Textauszug »

○ ○ ○ ○

Die Funktionsweise ist von den Grundprinzipien sehr einfach, wird allerdings technisch oft sehr komplex gesteuert. In der Regel werden in unseren Breiten Aquaponikanlagen ganzjährig in Gewächshäusern betrieben mit entsprechend wärmebedürftigen Fischarten und Unterglas-Gemüsebau. Oft handelt es sich um tropische Buntbarsche der Gattung Tilapia, doch werden auch andere Fischarten eingesetzt und das System auch im Freiland erprobt. Die Buntbarsche bekommen pelletiertes Pflanzenfutter und reichern das Wasser mit Nährstoffen an. Mit diesem Wasser werden periodisch Gemüsepflanzen in Hydrokultur geflutet, die wiederum die Nährstoffe aus dem Wasser filtern. Das so gereinigte Wasser wird wieder in die Fischbecken geleitet. Die Fische profitieren von der Reinigung des Wassers, die Pflanzen von den Nährstoffen der Fische. Und für den menschlichen Verzehr werden sowohl Fische als auch Gemüse produziert.

Ökologische Prinizipien?

Vereinfacht wird dies oft als ein geschlossener Kreislauf beschrieben. Doch solange das Futter für die Fische von außen zugeführt wird, kann es sich darum nicht handeln. Denn in der klassischen Landwirtschaft mit eigener Viehhaltung, Futter- und Ackerbau werden ja innerhalb eines Hofes sowohl Dünger, Futter für die Tiere sowie pflanzliche und tierische Produkte für den menschlichen Verzehr produziert. Im Vergleich dazu ist das Aquaponik-System kein geschlossener Kreislauf. Erst wenn auch der Futterbau für die Fische mit Mais, Erbsen und Raps mit eingeschlossen wäre, könnte man davon sprechen. Dann blieben allerdings noch weitere Fragen bezüglich des Energieeinsatzes bei Gewächshausanlagen offen.

○ ○ ○ ○

Informationen »
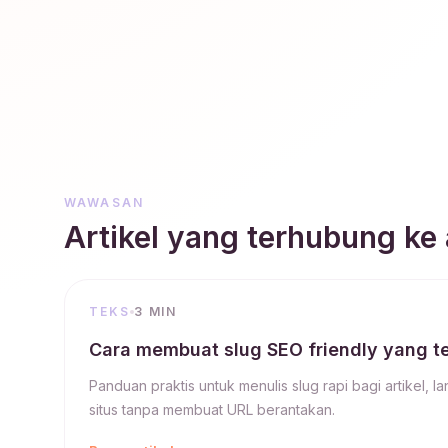
WAWASAN
Artikel yang terhubung ke a
TEKS
3 MIN
Cara membuat slug SEO friendly yang t
Panduan praktis untuk menulis slug rapi bagi artikel, l
situs tanpa membuat URL berantakan.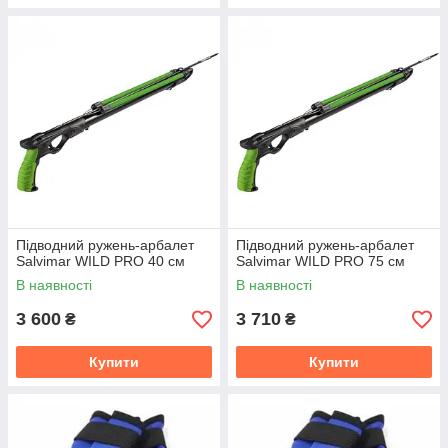
Підводний ружень-арбалет
Підводний ружень-арбалет
Salvimar WILD PRO 40 см
Salvimar WILD PRO 75 см
В наявності
В наявності
3 600
3 710
₴
₴
Купити
Купити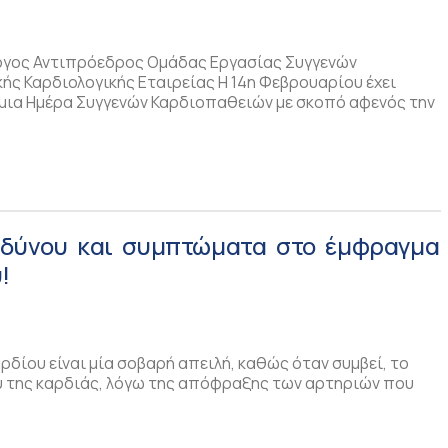
λόγος Αντιπρόεδρος Ομάδας Εργασίας Συγγενών
ής Καρδιολογικής Εταιρείας Η 14η Φεβρουαρίου έχει
μια Ημέρα Συγγενών Καρδιοπαθειών με σκοπό αφενός την
νδύνου και συμπτώματα στο έμφραγμα
!
δίου είναι μία σοβαρή απειλή, καθώς όταν συμβεί, το
μυ της καρδιάς, λόγω της απόφραξης των αρτηριών που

○ ○ ○ ○

Zu erledigende Aufgaben »
• 1. Bitte schreiben Sie aus dem Text über Aquaponik die Stelle ab, die mit "Vereinfacht wird dies" beginnt und bis einschließlich "bei Gewächshausanlagen offen." reicht.
• 2. Liefern Sie eine Fortsetzung des Textes über Aquaponik, die direkt an seinen letzten Satz anschließt.
Das Material spielt hierfür keine Rolle.

Liste der Antworten »
• 1.
Vereinfacht wird dies oft als ein geschlossener Kreislauf beschrieben. Doch solange das Futter für die Fische von außen zugeführt wird, kann es sich darum nicht handeln. Denn in der klassischen Landwirtschaft mit eigener Viehhaltung, Futter- und Ackerbau werden ja innerhalb eines Hofes sowohl Dünger, Futter für die Tiere sowie pflanzliche und tierische Produkte für den menschlichen Verzehr produziert. Im Vergleich dazu ist das Aquaponik-System kein geschlossener Kreislauf. Erst wenn auch der Futterbau für die Fische mit Mais, Erbsen und Raps mit eingeschlossen wäre, könnte man davon sprechen. Dann blieben allerdings noch weitere Fragen bezüglich des Energieeinsatzes bei Gewächshausanlagen offen.

• 2.
Aber auch der Anbau in Hydrokultur wirft grundlegende Fragen auf und widerspricht einem der Grundprinzipien des Ökologischen Landbaus, dem Anbau der Pflanzen im lebendigen Boden. Das ist auch einer der Gründe, wieso für Aquaponik derzeit keine Öko-Zertifizierung möglich ist. Auch lässt es sich bei dem Anbau in Hydrokultur nicht vermeiden, dass für bestimmte Gemüsearten weitere Nährstoffe als Flüssigdünger zugeführt werden müssen, die nicht von den Fischen geliefert werden können. Aus diesem Grund verwendet z. B. die Firma Growingpower in ihren Aquaponikanlagen auch ein organisches Substrat aus Kokosfaser und Kompost, um Nährstoffeinseitigkeiten ausschließen zu können. Aber selbst bei einer Gemüsekultur in organischem Substrat ist das System nicht mit der EU-ÖKO-Verordnung vereinbar, da vollständig geschlossene Kreislaufanlagen und das ausschließliche Halten in Plastik- oder Betonbecken in der Öko-Fischzucht verboten sind. Auch die Besatzdichten in den Becken müssen nach ökologischen Gesichtspunkten kritisch betrachtet werden. Die Betreiber sprechen aber dennoch oft von leckerem Bio-Gemüse aus Aquaponik, da ihrer Meinung nach die Pflanzen ja organisch gedüngt werden und das eingesetzte Fischfutter oft Bio ist.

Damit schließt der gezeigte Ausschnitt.